All parties involved have protested their innocence, but the effect these allegations have had on Fillon’s presidential bid are considerable. Campaigning to win the Republican nomination, Fillon tried to portray himself as a morally spotless character – a reputation that his long-since vanished now. Similarly, his refusal to drop out of the race, insisting that the French people shall be his judge, led to many in his party leaving the campaign. This is understandably so as, according to recent polls, it will not be a kind judgement – it looks as though Fillon will be knocked out in the first round of voting, leaving a competition between the centrist Emmanuel Macron and the Front National’s Marine Le Pen.
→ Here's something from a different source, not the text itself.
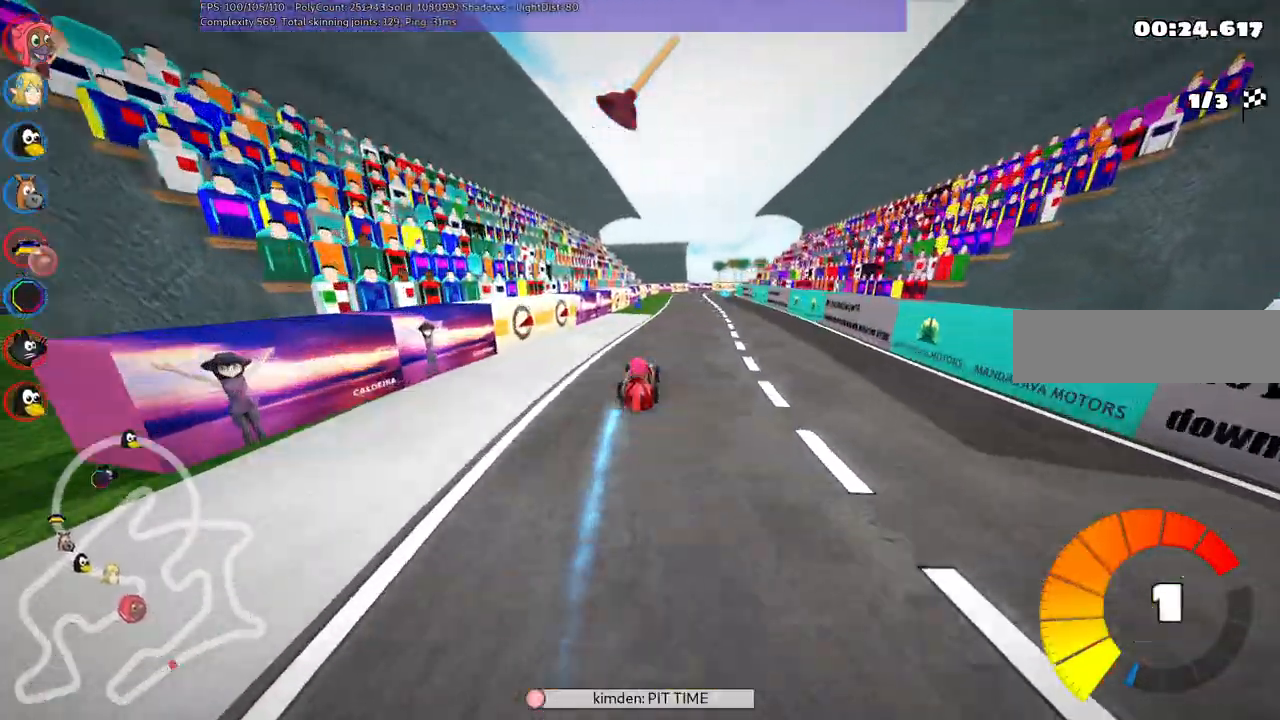
{"keys": ["right", "up"]}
Fillon tried to portray himself as a morally spotless character – a reputation that his long-since vanished now
If the investigation does not go his way, the result of the election will be very important for Fillon. Winning will grant him immunity from prosecution during his term. On the other hand, losing the election, coupled with a guilty verdict, would cause him to face a 10-year prison term and a €1 million fine.
Fillon is desperately seeking to stabilise his campaign, and it seems that, despite the accusations, he is making small steps. However, Penelope Fillon is set to appear before judges on 28 March to face potential charges, while the investigation into Fillon himself continues – another negative revelation for Fillon could be the final nail in the coffin of his presidential dream.